Le jeu qui se joue actuellement en Suède, quant à la reprise de la filiale suédoise de l'allemand ThyssenKrupp, spécialisée dans la construction de sous-marins, démontre que le patriotisme économique n'a pas de frontières.
Après des semaines de négociations et le débauchage de la majorité de ses cadres par le géant de l'armement Saab, la filiale suédoise de ThyssenKrupp dédiée à la construction de sous-marins, ThyssenKrupp Marine System, qui dispose de sites de construction dans le sud de la Suède, à Kalrskrona, Malmö et Muskö, n'est plus que l'ombre d'elle même.
Vampirisée puis mise de côté au fil des ans par son propriétaire allemand...
L'histoire de cette filiale, est symptomatique du comportement de grandes multinationales acquérant des sociétés locales, technologiquement à la pointe, mais souffrant d'une taille critique insuffisante.
Dans le cas de ThyssenKrupp Marine System, le malentendu est né au moment même de l'acquisition du chantier suédois Kockums, qui s'était fait un nom dans la construction de sous-marins très réputés pour leur furtivité, dans le contexte tendu de la guerre froide et de sa déclinaison en Mer Baltique notamment...
En adossant leur champon national à un groupe de l'envergure de ThyssenKrupp, les Suédois pensaient - naïvement - que l'entreprise deviendrait un champion mondial et se développerait fortement à l'export.
C'était sans bien connaître le patriotisme allemand, ThyssenKrupp ayant surtout beaucoup appris de Kockums pour améliorer ses propres sous-marins... construits en Allemagne !!
Au fil des ans, l'ex-chantier Kockums s'est donc replié sur l'entretien de la flotte existente, jusqu'à ce que le redémarrage du projet A26 (62m, 1800 tonnes), consistant dans le remplacement d'une partie de la flotte suédoise, soit 2 modèles, ne refasse surface !
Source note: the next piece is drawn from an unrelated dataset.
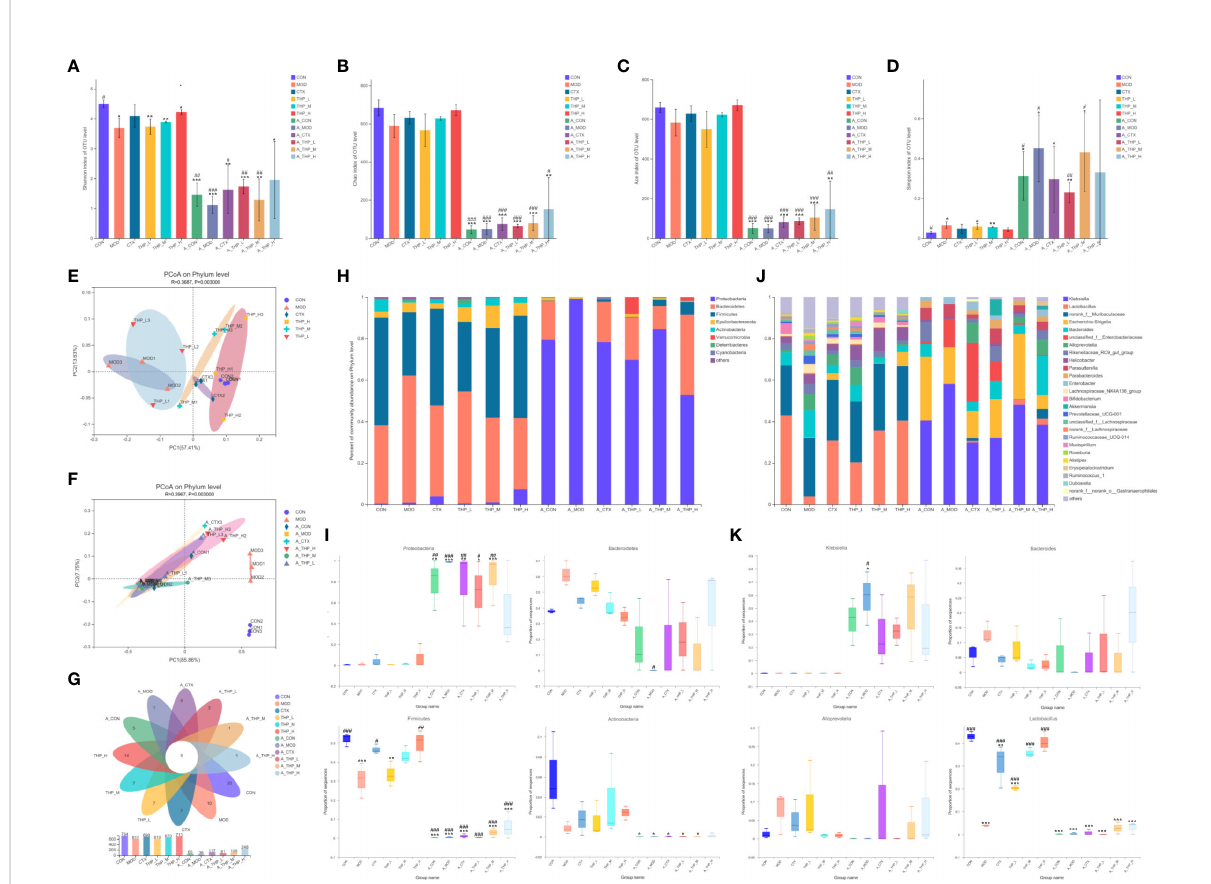
FIGURE 3 THP alters the abundance and diversity of intestinal fl ora. (A) Simpson indices. (B) Ace indices. (C) Chao indices. (D) Shannon indices. (E, F) PCoA at the phylum level. (G) Venn diagram. (H) Relative abundance of microbiota at the phylum level. (I) Characteristic bacteria at the phylum level. (J) Relative abundance of microbiota at the genus level. (K) Characteristic bacteria at the genus level. Each value is presented as the mean ± SD. *P < 0.05, **P < 0.01, ***P < 0.001 versus CON; # P < 0.05, ## P < 0.01, ### P < 0.001 versus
L'échec des négociations entre l'office suédois de l'arment (FMV) et ThyssenKrupp, pour des raisons de coût, les allemands refusant que le programme soit amorti entre plusieurs pays, a fait prendre conscience aux autorités suédoises qu'il fallait changer de méthode, en ouvrant le jeu à la concurrence, tout en relocalisant les centres de décision du "bon" côté de la Baltique
Particulièrement concerné par le dossier, le groupe d'armement Saab, déjà actif dans le maritime avec ses programmes de détection et de défense électronique, a donc décidé de franchir le pas, et de se lancer dans cette activité, à partir du cahier des charges développé par le FMV, et avec une méthode pour le moins efficace : débaucher les cadres de ThyssenKrupp Marine Service pour gagner du temps !
En quelques semaines, près de 200 ingénieurs ont donc rejoint Saab, heureux de ne plus servir de faire-valoir aux Allemands, tandis que Saab se rapprochait en avril dernier de ThyssenKrupp, pour lui racheter sa filiale suédoise... en perdition !
Selon notre confrère Bleckinge Läns Tidning, un accord serait proche entre les deux sociétés, et le montant de la transaction s'élèverait à une centaine de millions d'euros.
Si tel est le cas, ce retour en Suède du contrôle du chantier Kockums matérialise un fait certain : les activités stratégiques d'un pays peuvent difficilement être cédées à des intérêts supra-nationaux, si ces derniers ne sont pas contrôlés comme pour Airbus, de façon équilibrée.
Dont acte.
Au sujet du projet A26
Remontant aux années 1990, le sous-marin A26 du chantier Kockums, était initialement conçu pour remplacer les sous-marins de la marine royale de classe Södermanland, à compter des années 2015-2017.
Mesurant 62m de long pour 1800 tonnes, et conduit par un équipage de 17 à 31 marins, dépourvu de missiles, les A26 se présentent comme des sous-marins voulus très silencieux (diesel Sterling AIP), présentant une très grande résitance aux attaques, et capables de mettre à l'eau et de récupérer toutes sortes de drones sous-marins et de commandos.
Ils concurrencent sur le marché des sous-marins conventionnels, des modèles comme le Scorpène de DCNS et le U212A/214 de ThyssenKrupp.